Juana apretó los dientes con tanta fuerza que un hilillo de sangre humedeció sus labios. No. Ella no podía ser apenas el vientre en el que surgiría el glorioso redentor de Francia. Debía ser ella quien empuñase la espada y librara Orleáns del yugo inglés. Dios se lo había pedido por intermedio de las voces, y ella no estaba dispuesta a rechazar su misión por más mujer que fuera. Por más que no supiera leer, por más que su padre le impidiera aprender a montar. Ella sería el castigo de los ingleses y convertiría al Delfín en Carlos, Rey de Francia.
El tercer trueno fue tan atronador que pareció abrir la tierra.
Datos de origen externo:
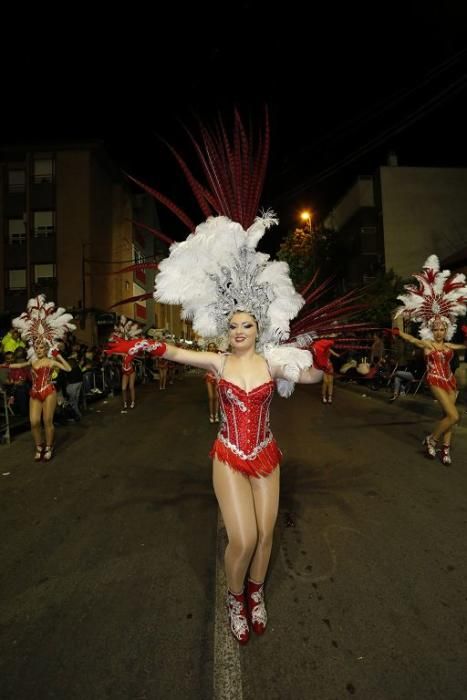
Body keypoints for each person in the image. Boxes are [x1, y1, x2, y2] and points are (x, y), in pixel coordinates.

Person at [108, 111, 366, 645]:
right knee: (242, 535)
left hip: (267, 454)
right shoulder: (220, 362)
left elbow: (312, 377)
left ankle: (255, 593)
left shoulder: (274, 358)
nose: (243, 330)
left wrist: (318, 356)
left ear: (259, 326)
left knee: (267, 535)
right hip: (229, 455)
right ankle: (234, 598)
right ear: (226, 328)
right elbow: (177, 352)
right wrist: (141, 343)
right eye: (235, 324)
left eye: (250, 323)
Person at [393, 254, 467, 465]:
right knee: (454, 416)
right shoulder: (428, 345)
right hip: (435, 379)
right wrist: (398, 326)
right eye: (436, 328)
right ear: (431, 330)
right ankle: (431, 439)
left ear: (447, 329)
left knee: (448, 417)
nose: (439, 331)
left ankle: (445, 450)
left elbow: (464, 346)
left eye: (442, 328)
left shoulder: (450, 345)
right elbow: (409, 338)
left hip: (450, 381)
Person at [6, 294, 74, 461]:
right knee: (34, 422)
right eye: (36, 346)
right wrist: (4, 365)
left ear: (45, 347)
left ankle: (49, 447)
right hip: (35, 392)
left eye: (41, 346)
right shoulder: (32, 361)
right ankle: (39, 446)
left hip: (49, 391)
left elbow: (68, 368)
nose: (38, 348)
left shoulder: (50, 361)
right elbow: (18, 365)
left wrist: (59, 356)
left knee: (47, 421)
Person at [108, 316, 142, 410]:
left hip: (131, 371)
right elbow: (115, 350)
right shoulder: (122, 352)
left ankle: (133, 402)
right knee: (123, 389)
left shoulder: (131, 352)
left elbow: (136, 349)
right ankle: (125, 403)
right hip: (124, 371)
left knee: (131, 387)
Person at [312, 338, 340, 403]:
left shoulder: (329, 349)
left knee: (330, 382)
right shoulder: (319, 349)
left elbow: (335, 354)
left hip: (330, 366)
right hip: (324, 367)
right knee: (325, 382)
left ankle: (329, 397)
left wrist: (336, 355)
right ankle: (324, 397)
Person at [205, 342, 220, 421]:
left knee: (217, 397)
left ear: (215, 348)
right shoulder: (206, 356)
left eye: (213, 347)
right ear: (208, 348)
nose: (211, 348)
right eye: (210, 347)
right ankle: (211, 415)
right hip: (209, 377)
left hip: (217, 378)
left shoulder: (218, 356)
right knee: (211, 397)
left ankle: (216, 414)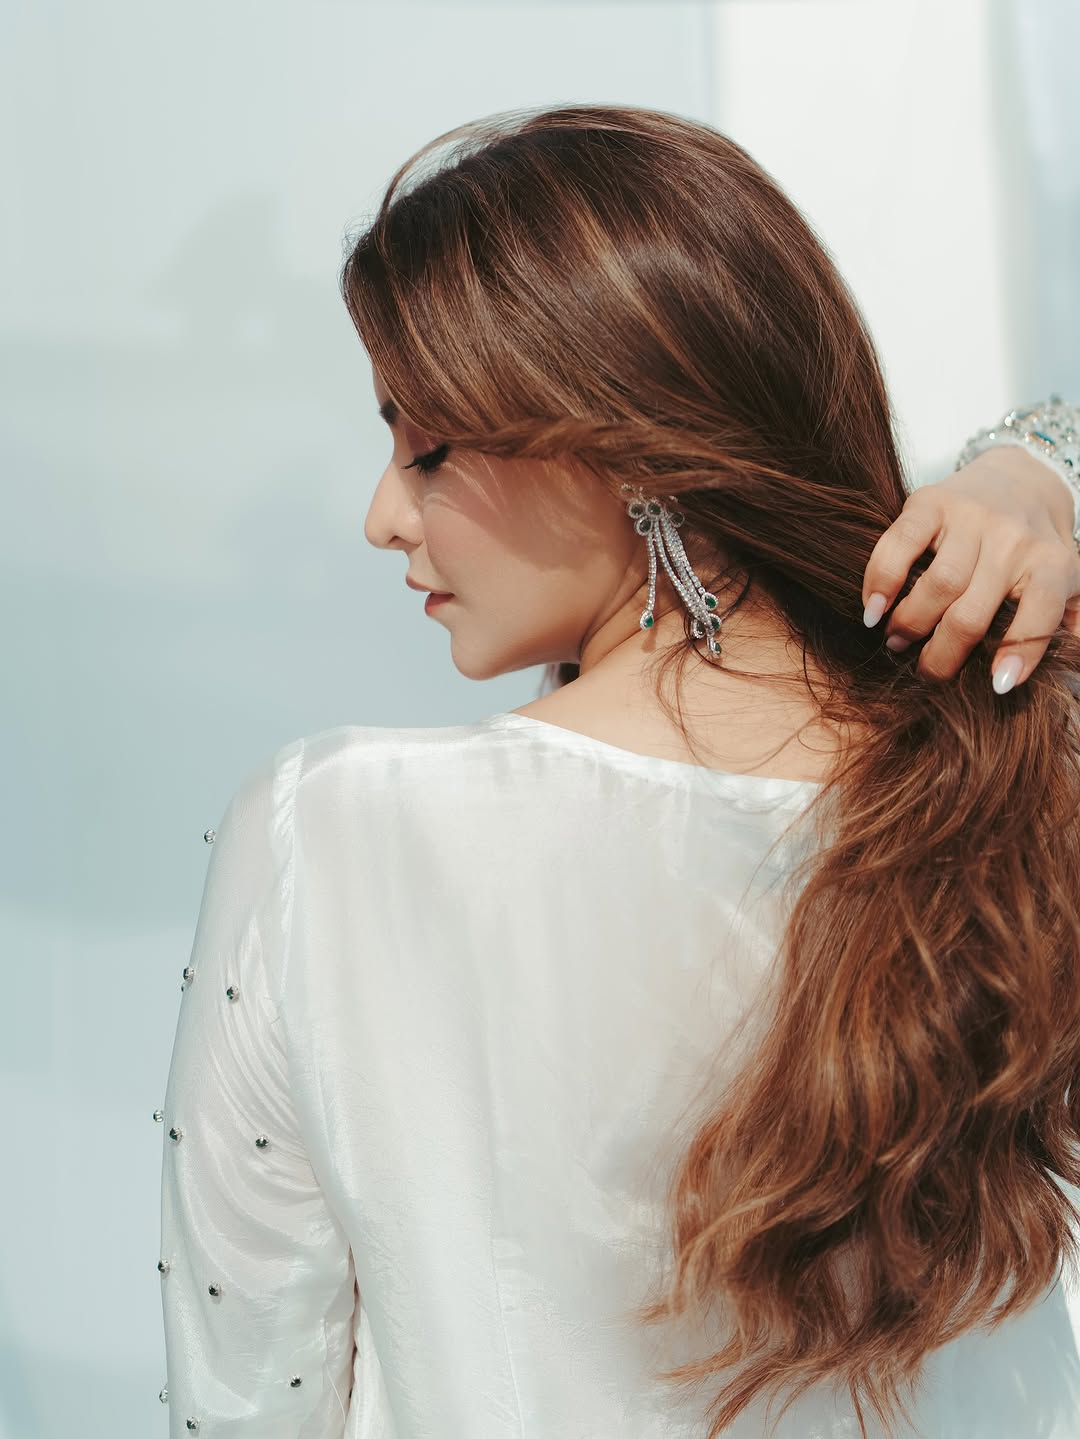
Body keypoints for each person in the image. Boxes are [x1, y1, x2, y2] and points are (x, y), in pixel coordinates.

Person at [155, 103, 1080, 1438]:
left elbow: (248, 1399)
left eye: (427, 447)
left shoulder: (340, 835)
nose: (382, 515)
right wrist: (1034, 473)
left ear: (628, 447)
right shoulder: (1002, 798)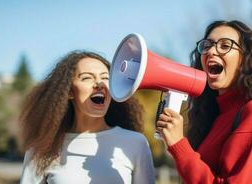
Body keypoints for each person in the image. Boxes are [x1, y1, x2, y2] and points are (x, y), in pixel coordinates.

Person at [157, 20, 252, 184]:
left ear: (245, 59)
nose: (211, 51)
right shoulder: (214, 115)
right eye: (207, 45)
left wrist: (180, 146)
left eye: (225, 45)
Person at [19, 51, 155, 184]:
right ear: (70, 92)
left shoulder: (136, 143)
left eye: (106, 78)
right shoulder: (42, 148)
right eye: (87, 78)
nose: (99, 84)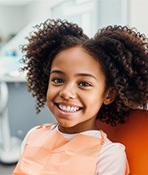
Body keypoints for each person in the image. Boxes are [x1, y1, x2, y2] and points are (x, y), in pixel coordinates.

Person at [13, 19, 148, 175]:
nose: (66, 92)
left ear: (108, 94)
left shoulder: (108, 156)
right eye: (58, 80)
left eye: (84, 84)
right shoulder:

Pero Juana no se movió. Con los ojos abiertos, decidió enfrentar la tormenta, que ya dejaba caer sus primeras cortinas de lluvia. Soportó el sonido del cuarto y el quinto trueno sin siquiera mover los párpados. Con una mano, blandía una espada imaginaria y desafiaba a esos ingleses que ella aún no había podido conocer pero que, lo sabía, tendría que enfrentar en el campo de batalla.
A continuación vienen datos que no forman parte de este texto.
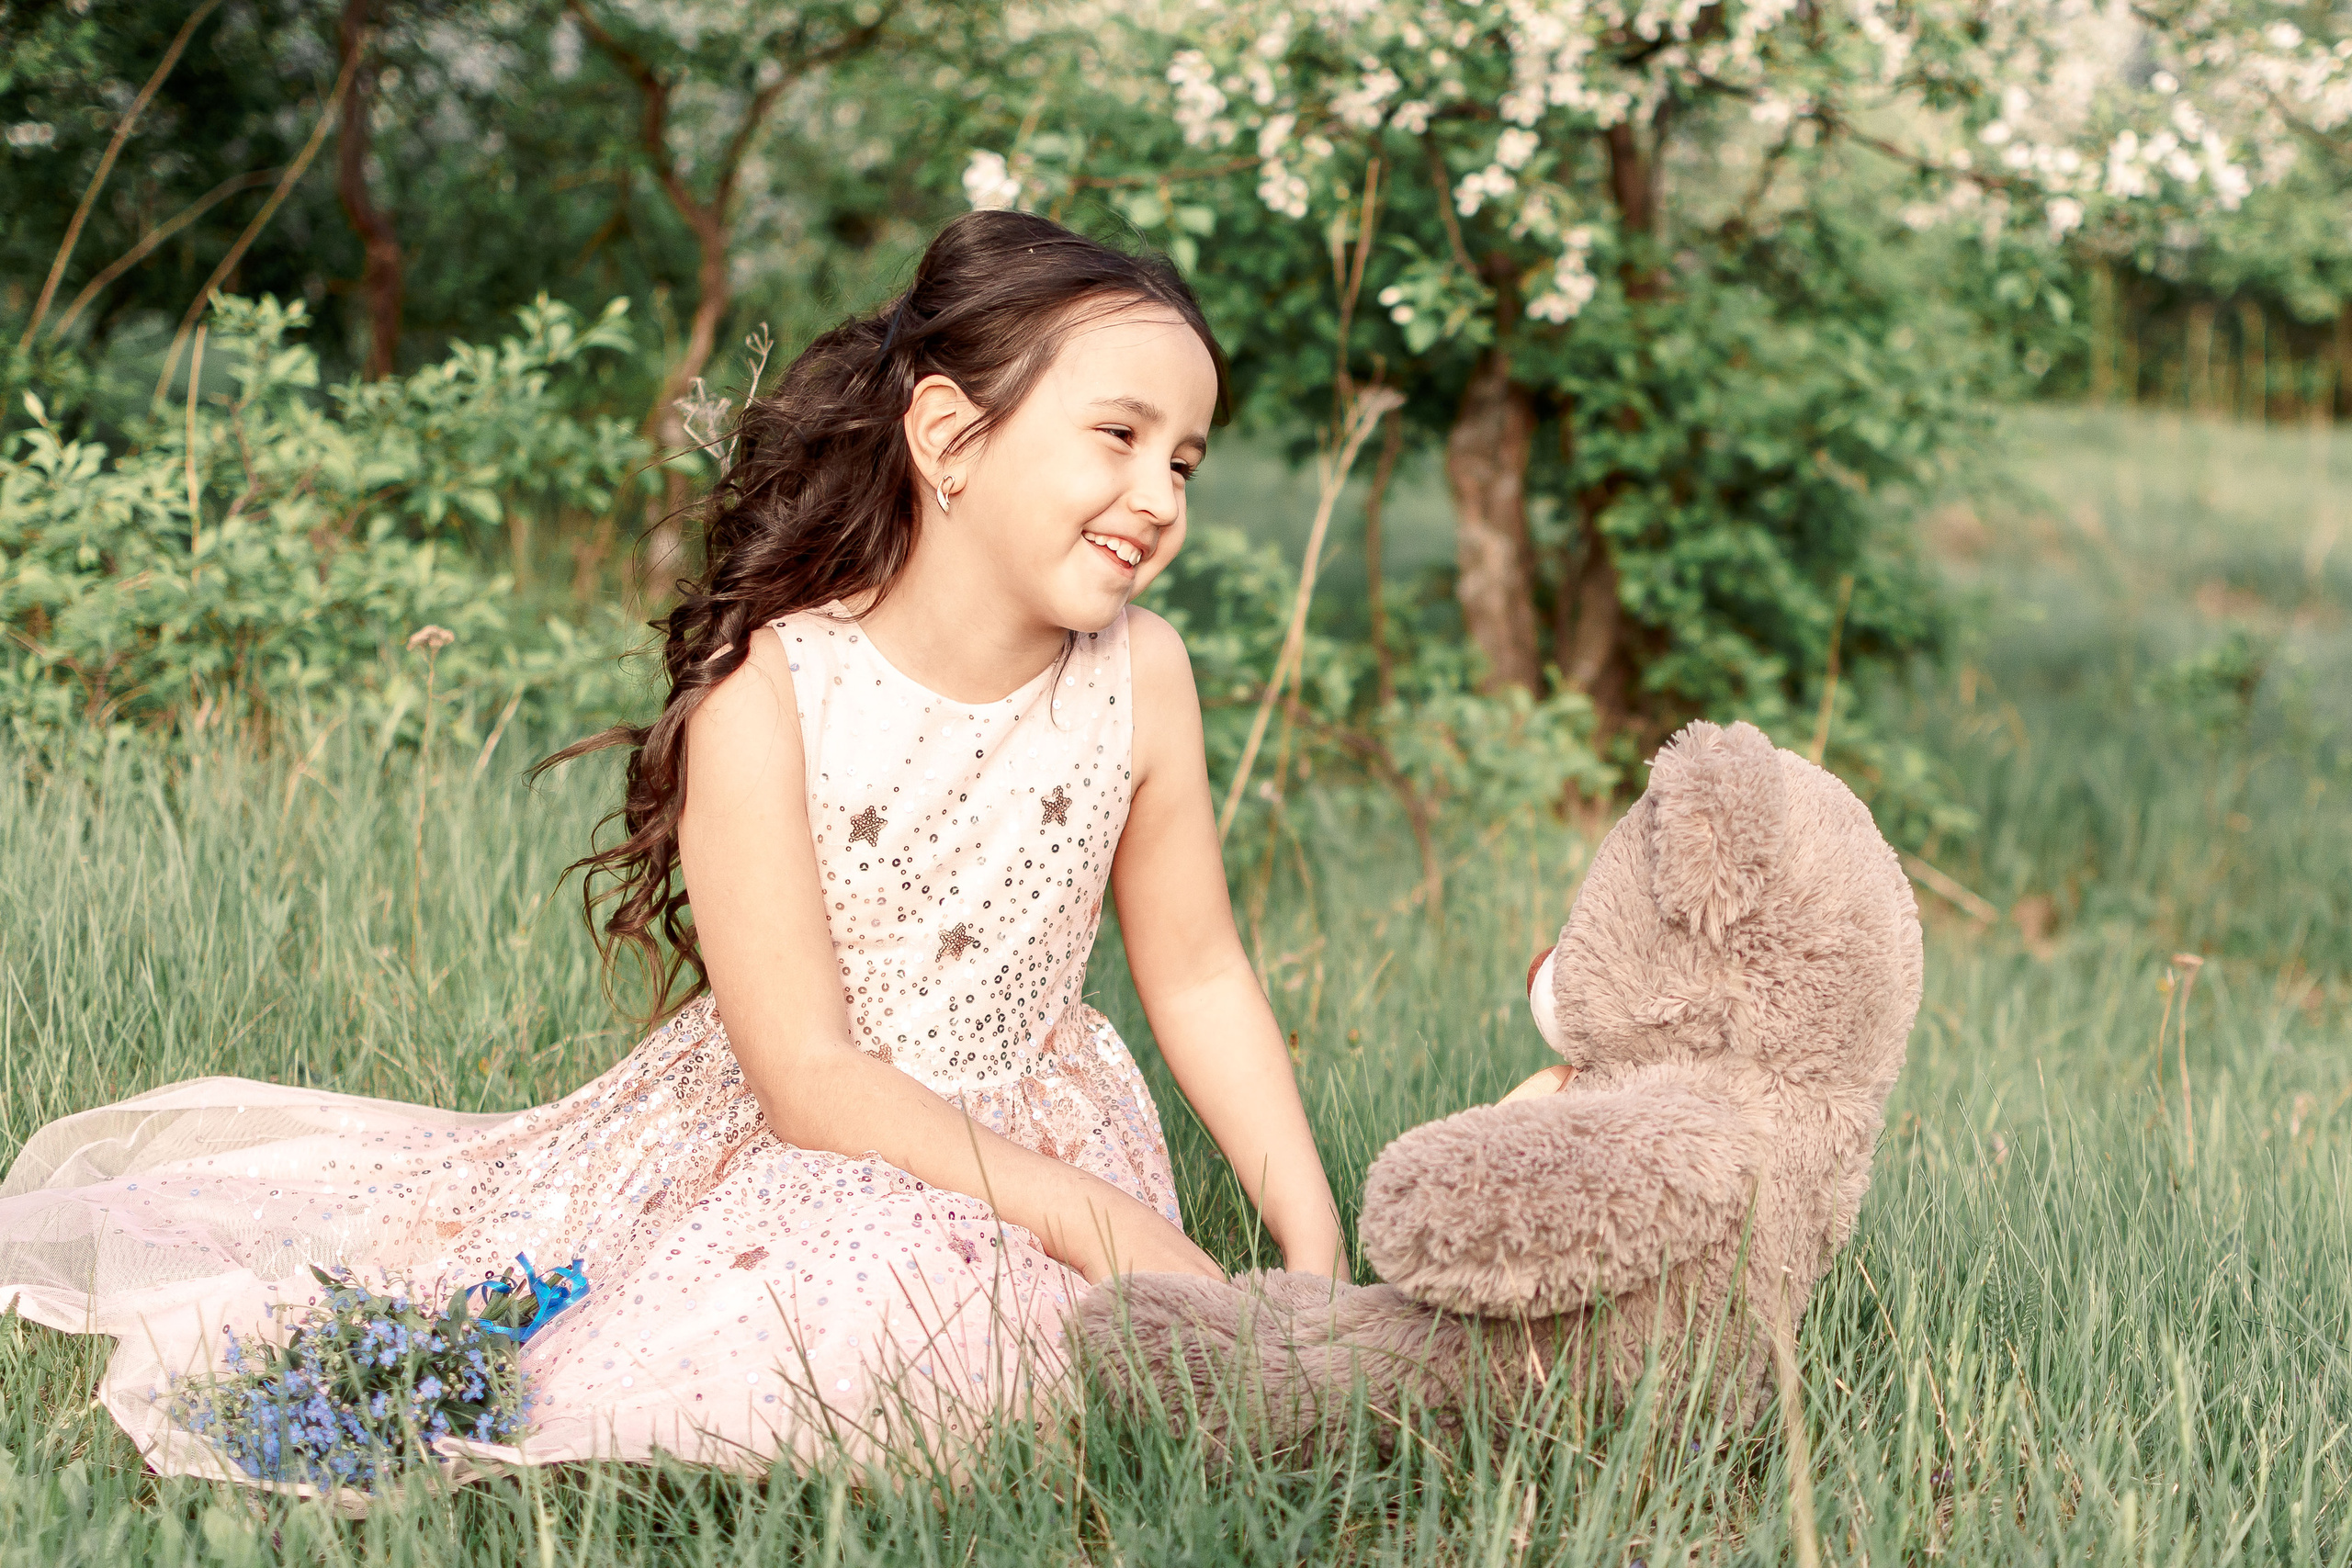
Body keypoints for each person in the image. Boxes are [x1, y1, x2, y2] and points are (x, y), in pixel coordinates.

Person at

Desde lejos le llegaban los gritos de su madre, que la estaba buscando por el campo.
Aunque hubiera preferido permanecer allí, recibiendo la tormenta entre los pastos con la misma serenidad que las espigas de trigo que se perdían en el horizonte, Juana se incorporó. No quería asustar a su madre. Y además debía ayudarla a con la comida.
Al verla, su madre comenzó a hacerle señas para que corriera hacia la casa. Dentro de la casa, su abuela controlaba el fogón con la olla donde se cocían las verduras y la carne de cerdo. La anciana se quejó de aquella tormenta, de aquel cielo negro que le recordaba la peste que había asolado Francia en tiempos de su propia abuela, una peste asesina que había matado a millones de personas, mucho más peligrosa que esa otra peste que eran los ingleses.
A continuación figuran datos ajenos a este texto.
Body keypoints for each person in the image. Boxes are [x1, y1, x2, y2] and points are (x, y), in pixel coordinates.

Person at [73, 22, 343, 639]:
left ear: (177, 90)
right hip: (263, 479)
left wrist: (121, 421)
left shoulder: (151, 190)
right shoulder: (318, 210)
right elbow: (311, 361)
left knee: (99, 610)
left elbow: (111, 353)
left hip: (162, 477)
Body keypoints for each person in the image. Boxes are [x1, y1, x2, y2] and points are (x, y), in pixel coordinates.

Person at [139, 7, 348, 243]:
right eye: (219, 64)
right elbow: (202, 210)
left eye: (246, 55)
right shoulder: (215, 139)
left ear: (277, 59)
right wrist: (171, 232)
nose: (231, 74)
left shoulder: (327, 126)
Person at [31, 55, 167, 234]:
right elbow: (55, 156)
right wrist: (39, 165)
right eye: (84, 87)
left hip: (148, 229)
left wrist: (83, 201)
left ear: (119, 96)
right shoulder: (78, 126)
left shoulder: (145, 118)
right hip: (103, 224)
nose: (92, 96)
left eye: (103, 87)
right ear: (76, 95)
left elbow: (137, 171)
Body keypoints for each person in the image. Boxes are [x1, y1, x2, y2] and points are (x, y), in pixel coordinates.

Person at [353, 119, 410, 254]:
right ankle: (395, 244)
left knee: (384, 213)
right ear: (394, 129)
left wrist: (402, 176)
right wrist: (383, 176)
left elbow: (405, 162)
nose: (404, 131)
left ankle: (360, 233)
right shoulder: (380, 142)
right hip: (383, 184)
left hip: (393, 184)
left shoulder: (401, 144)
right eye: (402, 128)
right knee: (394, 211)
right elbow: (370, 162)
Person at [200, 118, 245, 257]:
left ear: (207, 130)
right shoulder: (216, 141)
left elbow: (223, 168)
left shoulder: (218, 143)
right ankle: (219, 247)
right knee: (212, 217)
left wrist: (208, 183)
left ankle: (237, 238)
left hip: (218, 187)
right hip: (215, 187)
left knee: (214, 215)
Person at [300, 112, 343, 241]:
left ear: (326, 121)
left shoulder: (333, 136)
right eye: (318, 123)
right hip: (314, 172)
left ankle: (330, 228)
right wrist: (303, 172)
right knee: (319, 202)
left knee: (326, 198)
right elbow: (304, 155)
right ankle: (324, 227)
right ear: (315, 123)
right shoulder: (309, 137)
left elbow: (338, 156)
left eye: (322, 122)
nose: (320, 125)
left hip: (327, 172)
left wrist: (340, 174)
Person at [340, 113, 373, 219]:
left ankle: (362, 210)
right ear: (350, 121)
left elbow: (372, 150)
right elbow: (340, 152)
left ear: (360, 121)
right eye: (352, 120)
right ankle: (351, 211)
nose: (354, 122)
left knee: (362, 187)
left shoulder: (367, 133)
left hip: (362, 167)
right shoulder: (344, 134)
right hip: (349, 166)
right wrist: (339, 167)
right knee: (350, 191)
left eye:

En 1425 Francia aún buscaba recuperarse de la peste bubónica, llamada peste negra por la decoloración que infligía en los enfermos, que había asolado a la Europa del siglo XIV. La enfermedad, transmitida por las pulgas de los roedores y potenciada por el hacinamiento, la falta de de higiene y las malas condiciones generales en que vivía la mayoría de los europeos, salvo las familias nobles, se había extendido por el continente aniquilado a un tercio de la población europea. En aquel mundo signado por la religión católica, la peste se había explicado como un castigo de Dios. Para los franceses, la llegada de la peste negra coincidió con la invasión de inglesa y la pérdida por parte de la corona de Francia de varios de sus ducados más importantes en el norte del país.
En esa tierra desolada e invadida había nacido Juana, en 1412. América no había sida descubierta por los europeos, los hombres creían que la Tierra giraba alrededor del Sol, la expectativa de vida de una persona no superaba los 30 años y el lugar de la mujer, tanto entre los pobres campesinos como entre la opulencia de la nobleza, era tan pequeño y destratado que Juana, ejemplo de su tiempo, ni siquiera había podido aprender a leer. Debía crecer para convertirse en esposa, para obedecer a su marido y darle la mayor cantidad de hijos que pudieran trabajar el campo.
Y sin embargo, al acercarse al fogón y contemplar las llamas, supo que su destino era otro. Debía liberar Orléans, a fuego, sangre y espada. Por Dios, por Francia. Pero sobre todo, por ella misma: Juana de Arco.